The Editor,
Journal of Glaciology
Sir, A patterned marginal plain in Norway
On a visit in August 1961 to Omnsbreen, a dying—if not already dead—glacier lying to the north of Finse in south Norway, I was surprised to find that the morainic and outwash debris at the edge of the ice mass was arranged in a series of parallel ridges and hollows of a regularity which is quite remarkable in such a situation.
Figure 1 is a sketch map corrected from photographs of the area. At its edge the surface of Omnsbreen slopes down at gradients between 1 in 6 at the eastern end and 1 in 2 at the western end. There are no crevasses and shear planes appearing at the surface are widely separated. The lowest 2 to 3 m. of the ice surface were covered by a layer of wet snow a few centimetres in depth, the mid-August remnant of a winter snow bank.
A morainic ridge, 3 to 5 m. in height, extends from the western end of the ice edge, while a large melt-water stream flows from under the eastern end and, deflected by a low rock spur, spreads out in a winding braided channel southwards to a shallow lake. Between the morainic ridge, the braided stream and the ice-edge snow bank lies the plain of debris shown in Figure 2, which was sketched from a colour photograph taken from the ice.
The debris consists of rubble, gravel and mud in an inconsequent mixture. At the time of my visit the material was saturated with melt water and rain-water, and would not carry the weight of an average person unless he stood on one of the large stones which are indiscriminately scattered on the surface.
The surface morphology of the plain is a series of parallel ridges and intervening hollows (it is the hollows which are marked on Figure 2). The ridges extend away from the ice, at right angles to its edge, for up to 30 m. until terminated by the braided channel of the meltwater stream. The distance from one ridge axis to another is about 80 cm., and the height difference between ridge axis and hollow axis is about 10 cm.
In some of the hollows there was standing water, and in most cases these pools were widest and deepest nearest to the ice edge. At one point a pool was sufficiently deep to extend across several of the ridges. This must indicate that the general slope of the debris plain is slightly towards the ice.
A topography such as this suggests the result of frost-heaving. There is no evidence of a concentration of stones in the hollows, but this is likely to be a function of youth in a feature which may not yet have undergone more than one or two seasons of frost action. The distribution of standing water in the hollows indicates that there is little overall gradient. If frost-heaving were to act on so flat a surface it would surely result in polygonal formations rather than rectilinear stripes. No such polygonization was observed. Stone stripes are found on sloping ground—a linearity such as exhibited on this plain would require a gradient of at least four or five degrees, so there is little likelihood that these are incipient stone stripes.

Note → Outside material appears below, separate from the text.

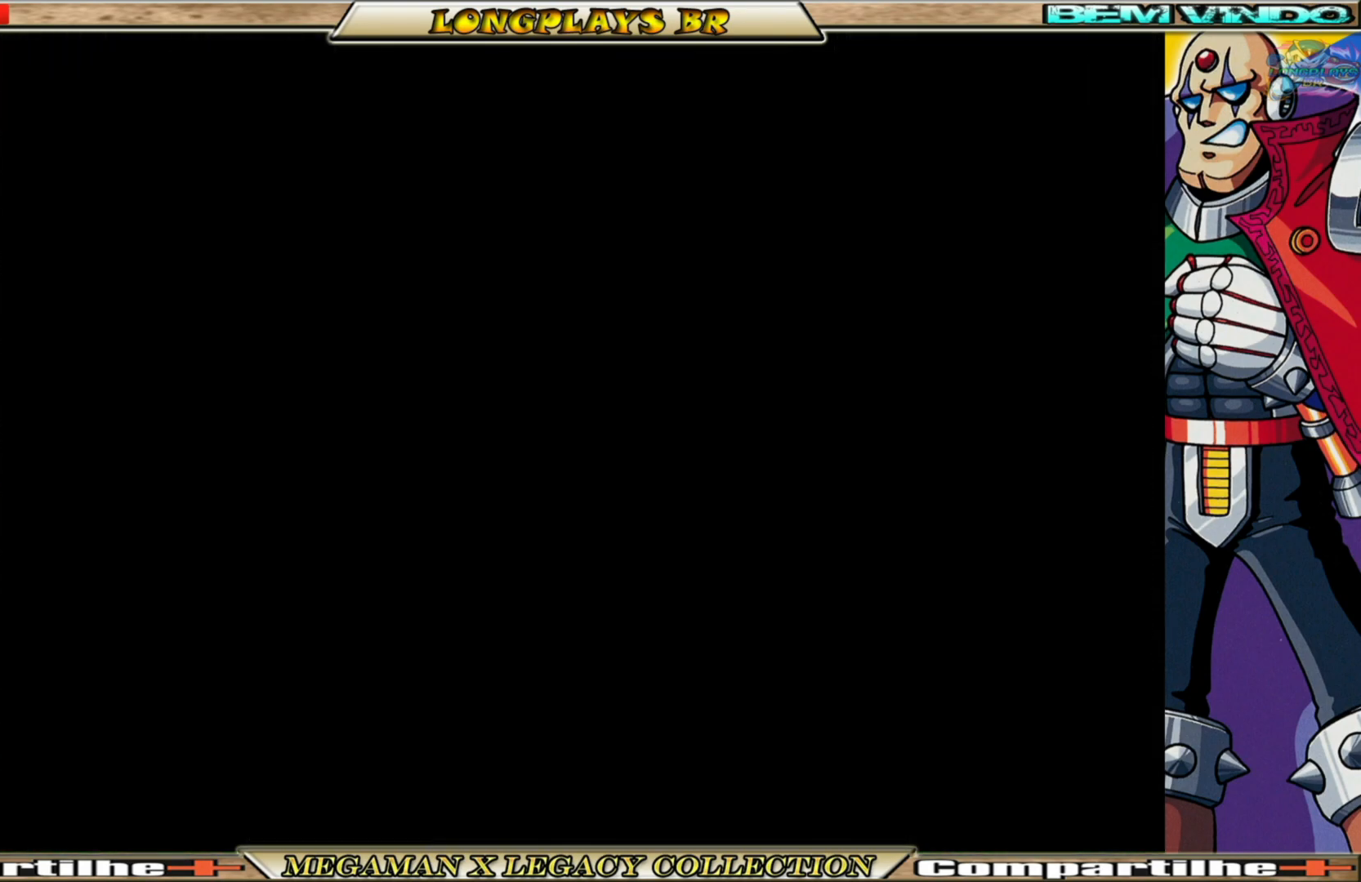
{"buttons": [], "left_stick": "center", "right_stick": "center", "events": []}
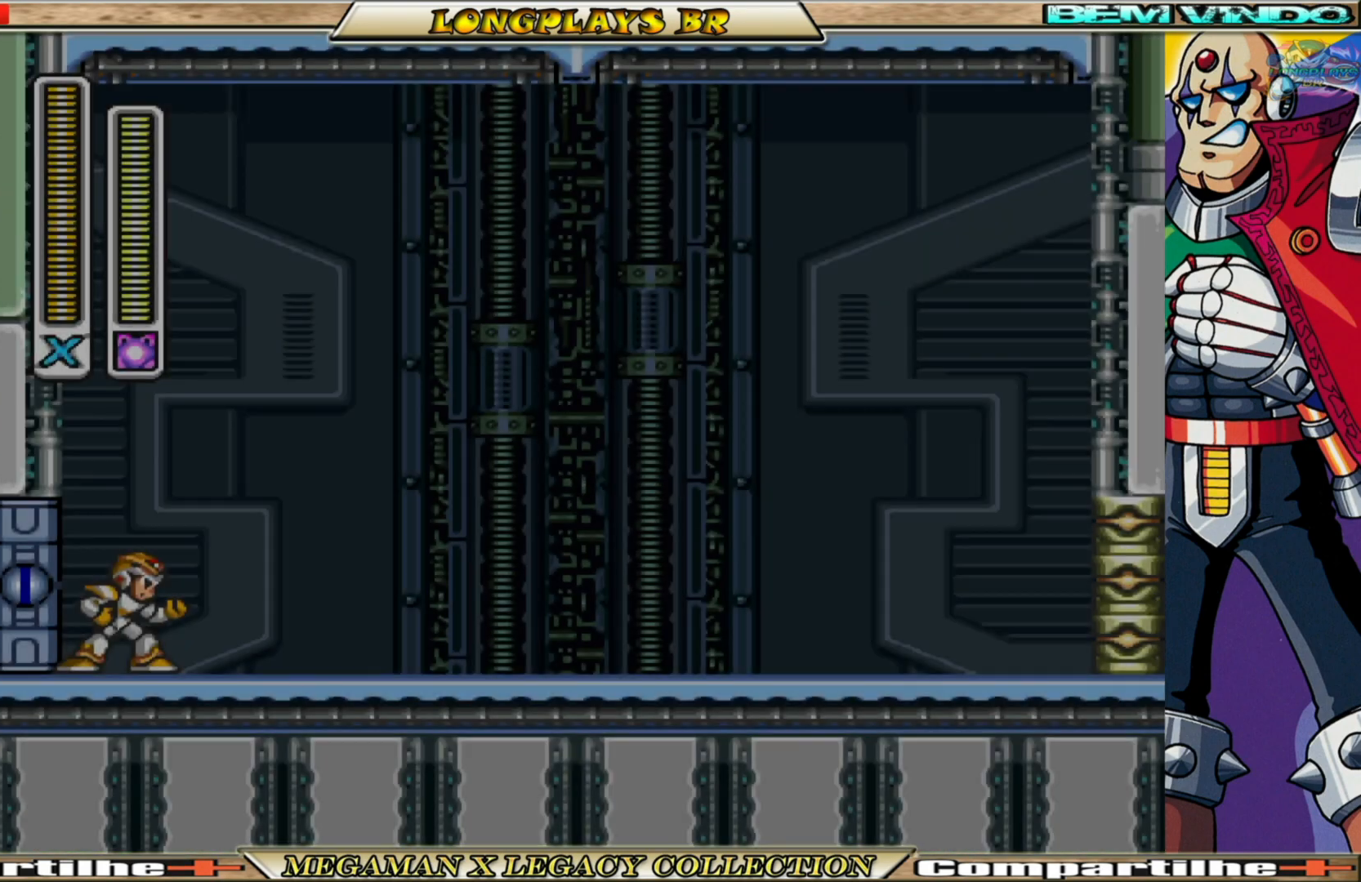
{"buttons": [], "left_stick": "center", "right_stick": "center", "events": []}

It is clear from Figure 2 that at Omnsbreen there is an unusual feature for which an explanation is not readily forthcoming. It is not the result of erosion and it seems unlikely that it is due to the action of frost. Indeed the area is probably protected from atmospheric agents for much of the year by a blanket of snow. The glacier itself has every appearance of a dead mass melting away in situ, and is therefore unlikely to have caused this unusual phenomenon.
As I have the impression that this may be a transitory feature I wish to record these notes in the hope that some explanation may be forthcoming from observations of similar features in other areas.